地の棺(完)
「ここにいるのは『家族』です。

快さんの友人や、神原先生、柚子さんの妹である蜜花さんはもちろん、あなた達もね。

家族の中に殺人鬼がいると、私は思いません」


きっぱりと言い切った桔梗さんは立ち上がり、一同を見回した。


「私は母親です。ここにいる誰もの母、そう思ってます。

母とは、子を守り慈しむもの。
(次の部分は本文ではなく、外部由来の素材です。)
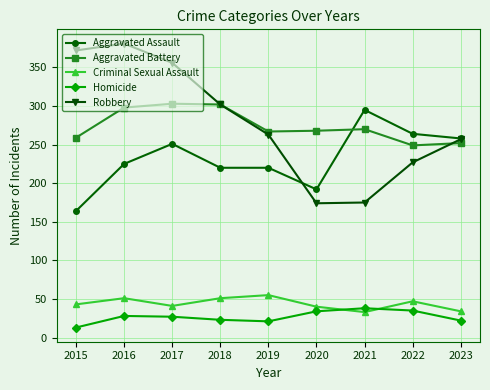

At which category does Robbery reach its first local peak?

2016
子に対して疑いを持つことなどありましょうか」


自分に酔っている、そんな風に感じた。

桔梗さんの振る舞いを見ていて、今の言葉程白々しいと思うものもない。

それほどに説得力に欠けた言葉だった。

それを表しているかのように、快さんはじっと窓の外を見ているし、シゲさんはむすっとしたまま。

雪君は無表情で身動きひとつせず、初ちゃんは眠そうな顔で食卓に肩肘をつき顎をのせ、目を閉じていた。

神原さんは自責の念からか今にも倒れてしまいそうなほどの青白い顔で俯き、多恵さんは今の状況におろおろしている。

そんな中、三雲さんの弟だという亘一さんを見てぞっとした。

亘一さんは、今まで表情を変えることもなく、言葉を発することもなく、おとなしい人だと思っていたけど、今は一人、笑っていた。

あまりに異様で、あまりにも異端。

なにがおかしいのかわからない。

目は食卓の上あたりを向いたままだけど、そこになにかあるわけではなく、決して愉快な状況ではないのは誰でもわかるはず。

初めて聞いた亘一さんの声は年齢に不釣り合いなほど甲高く、とても耳障りだった。

不快なあまり耳を両手で覆い隠そうとした時、突然亘一さんがわたしを見た。

口元に笑みを湛えたまま、無邪気な瞳で。

そして、口をパクパクと開いた。

口を横に開き、次は下唇を下に引くような形を。

二文字の言葉。

その動作はゆっくりと数回繰り返される。